10. Simpson G, Roomes D, Reeves B. Successful treatment of empyema thoracis with human recombinant deoxyribonuclease. Thorax 2003; 58:365366
While the efficacy of intrapleural fibrinolytics continues to be assessed in parapneumonic effusions and empyemas, the ACCP guidelines2 and BTS guidelines (see No. 1, earlier) recommend fibrinolytics in certain pleural infection settings. The case report by Simpson and colleagues offers a glimpse into a potential alternate future management option for parapneumonic effusion and empyema. They reported a case of an 83-year-old woman with an empyema with limited response to antibiotics and sequential unsuccessful management with large- volume thoracentesis, intercostal catheter drainage, and a second intercostal catheter insertion including streptokinase infusion. The patient refused further thoracic surgical intervention and consented to intrapleural administration of human recombinant deoxyribonuclease (DNase) [dornase alfa]. After 3 days of 5 mg of intrapleural DNase daily, the patient demonstrated considerable chest radiographic and systemic symptom improvement. The authors speculated that DNase-driven depolymerization of polymerized deoxyribonucleoproteins derived from leukocytes within the empyema made the pleural fluid less viscous and easier to drain.
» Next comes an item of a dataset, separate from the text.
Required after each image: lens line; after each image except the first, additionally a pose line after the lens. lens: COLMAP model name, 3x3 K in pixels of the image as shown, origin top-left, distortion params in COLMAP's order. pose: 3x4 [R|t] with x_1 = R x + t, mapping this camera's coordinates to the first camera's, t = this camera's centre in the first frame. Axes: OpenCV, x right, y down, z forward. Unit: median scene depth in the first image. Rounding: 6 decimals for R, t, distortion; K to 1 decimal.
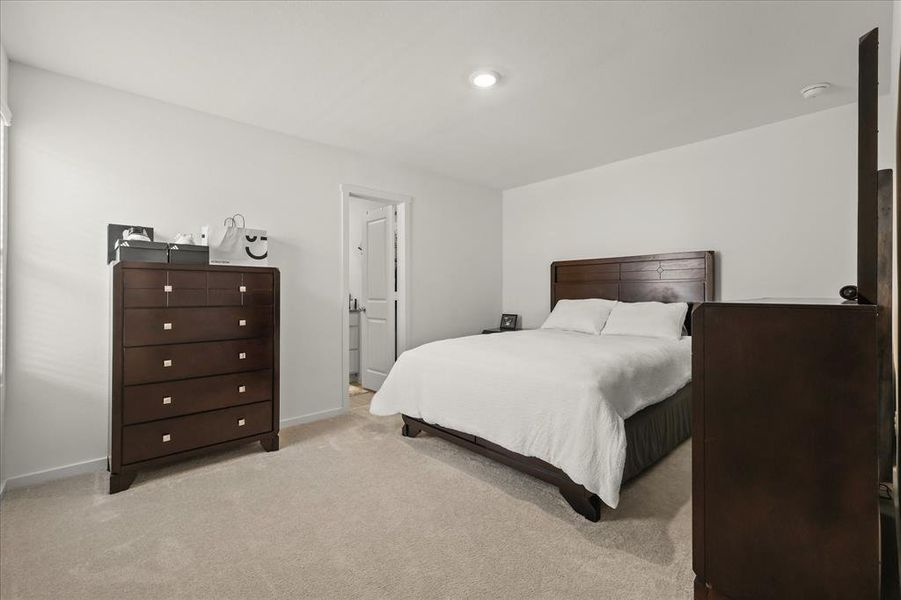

They noted that older preparations using a combination of streptokinase and streptococcal DNase intrapleurally appeared more efficacious in empyema patients. They suggested that the DNase component produced the better outcomes. The recent international meeting of the American Thoracic Society Master Clinicians (Seattle, WA, May 2003) presentation on pleural disease noted similar success with intrapleural DNase in an empyema patient (Robert Davies, Fergus Gleeson, Nick Maskell, Oxford, UK).16 Perhaps DNase should be the future research front in the management of pleural infections?
Footnotes
Abbreviations: ACCP = American College of Chest Physicians; BTS = British Thoracic Society; DNase = deoxyribonuclease; PSP = primary spontaneous pneumothorax
Received for publication June 24, 2003. Accepted for publication June 25, 2003.